The research program started by Gull and Lasenby on the physical applications of geometric algebras has been strengthened by the addition of Doran from DAMTP and 3 research students. For the academic year 1994/5 we have been fortunate to have Prof. David Hestenes (Arizona State University) visiting our group. Although the origins of geometric algebras date back to the work of Hamilton, Grassmann and Clifford in the 19th Century, Hestenes has been the pioneer of the field for the last 30 years.
During the period of this report, there have been 10 publications, 4 of which form a series in the `Foundations of Physics' to celebrate Hestenes' 60th birthday. The central theme is that the geometric algebra of spacetime -- `SpaceTime Algebra' -- provides a universal and natural language for theoretical physics. These papers include a tutorial review (Gull, Lasenby & Doran, 1993a), applications to quantum mechanics (Doran, Lasenby & Gull 1993a) and Dirac theory (Gull, Lasenby & Doran 1993b), and a streamlined calculus for Lagrangian field theory (Lasenby, Doran & Gull, 1993a).

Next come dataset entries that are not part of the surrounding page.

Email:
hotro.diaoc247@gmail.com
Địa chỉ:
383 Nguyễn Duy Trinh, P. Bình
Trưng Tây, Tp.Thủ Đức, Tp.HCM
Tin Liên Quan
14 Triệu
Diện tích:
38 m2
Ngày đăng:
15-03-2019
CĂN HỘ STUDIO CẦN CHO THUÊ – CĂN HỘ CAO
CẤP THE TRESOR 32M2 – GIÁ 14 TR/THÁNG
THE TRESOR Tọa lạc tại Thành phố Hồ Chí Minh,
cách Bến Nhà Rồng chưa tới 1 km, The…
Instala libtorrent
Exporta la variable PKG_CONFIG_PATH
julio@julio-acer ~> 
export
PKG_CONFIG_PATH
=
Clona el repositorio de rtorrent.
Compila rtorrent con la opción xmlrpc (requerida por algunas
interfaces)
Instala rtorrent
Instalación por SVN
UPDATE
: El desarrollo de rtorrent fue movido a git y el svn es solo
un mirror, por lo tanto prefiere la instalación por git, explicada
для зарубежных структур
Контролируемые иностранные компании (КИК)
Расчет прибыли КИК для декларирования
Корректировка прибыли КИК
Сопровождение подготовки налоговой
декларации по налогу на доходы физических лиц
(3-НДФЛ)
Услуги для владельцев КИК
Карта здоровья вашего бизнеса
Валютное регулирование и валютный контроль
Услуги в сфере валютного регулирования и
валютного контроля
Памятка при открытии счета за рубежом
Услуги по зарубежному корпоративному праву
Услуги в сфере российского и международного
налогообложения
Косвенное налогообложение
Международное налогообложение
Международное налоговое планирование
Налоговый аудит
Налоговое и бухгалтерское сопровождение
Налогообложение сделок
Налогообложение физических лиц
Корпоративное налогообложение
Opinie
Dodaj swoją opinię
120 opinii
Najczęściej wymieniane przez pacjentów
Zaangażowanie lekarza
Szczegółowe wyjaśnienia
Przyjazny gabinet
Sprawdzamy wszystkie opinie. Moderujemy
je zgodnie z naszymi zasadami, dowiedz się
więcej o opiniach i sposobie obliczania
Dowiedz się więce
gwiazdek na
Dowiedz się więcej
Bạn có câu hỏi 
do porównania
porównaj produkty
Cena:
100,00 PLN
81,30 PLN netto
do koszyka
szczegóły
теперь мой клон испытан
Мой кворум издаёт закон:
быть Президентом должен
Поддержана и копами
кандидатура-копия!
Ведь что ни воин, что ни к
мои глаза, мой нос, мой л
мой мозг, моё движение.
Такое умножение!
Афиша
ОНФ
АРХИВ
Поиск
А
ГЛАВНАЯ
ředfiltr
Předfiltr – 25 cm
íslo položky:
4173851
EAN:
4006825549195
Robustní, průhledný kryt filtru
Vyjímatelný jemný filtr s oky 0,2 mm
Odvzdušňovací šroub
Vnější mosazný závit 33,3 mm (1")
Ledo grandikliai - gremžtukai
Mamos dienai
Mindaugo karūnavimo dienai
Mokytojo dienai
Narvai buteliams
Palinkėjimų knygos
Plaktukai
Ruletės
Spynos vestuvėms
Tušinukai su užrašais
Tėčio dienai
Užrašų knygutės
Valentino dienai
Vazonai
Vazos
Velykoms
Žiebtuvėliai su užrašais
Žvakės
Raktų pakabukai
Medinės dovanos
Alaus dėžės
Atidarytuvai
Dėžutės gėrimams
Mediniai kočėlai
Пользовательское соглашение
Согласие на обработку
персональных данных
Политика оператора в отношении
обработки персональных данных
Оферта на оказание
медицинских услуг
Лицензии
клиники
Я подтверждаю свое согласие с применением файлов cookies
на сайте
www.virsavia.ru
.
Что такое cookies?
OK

The ideas have resulted in a new gauge theory of gravity, which is novel in that it employs gauge fields in a flat background spacetime. These fields ensure that intrinsic physical relations are independent of the position and orientation of matter fields. Some preliminary astrophysical and cosmological results have been published, and a more extended version is now in press (Lasenby, Doran & Gull, in press). In the gauge theory approach, there is an insistence on finding a global solution for the gauge fields. This alters the physical picture of the horizon around a black hole, and enables one to discuss, for example, the properties of electric field lines inside the horizon due to a charge held outside it. Another difference from General Relativity is revealed by solving the Dirac equation in a cosmological background. The only models compatible with complete spatial homogeneity are those at critical density.
Elsewhere, Doran et al. . (1993) have shown that every Lie algebra can be represented as a bivector algebra, hence every Lie group can be represented as a spin group. The power of geometric algebra is therefore now available to simplify the analysis of Lie groups and Lie algebras.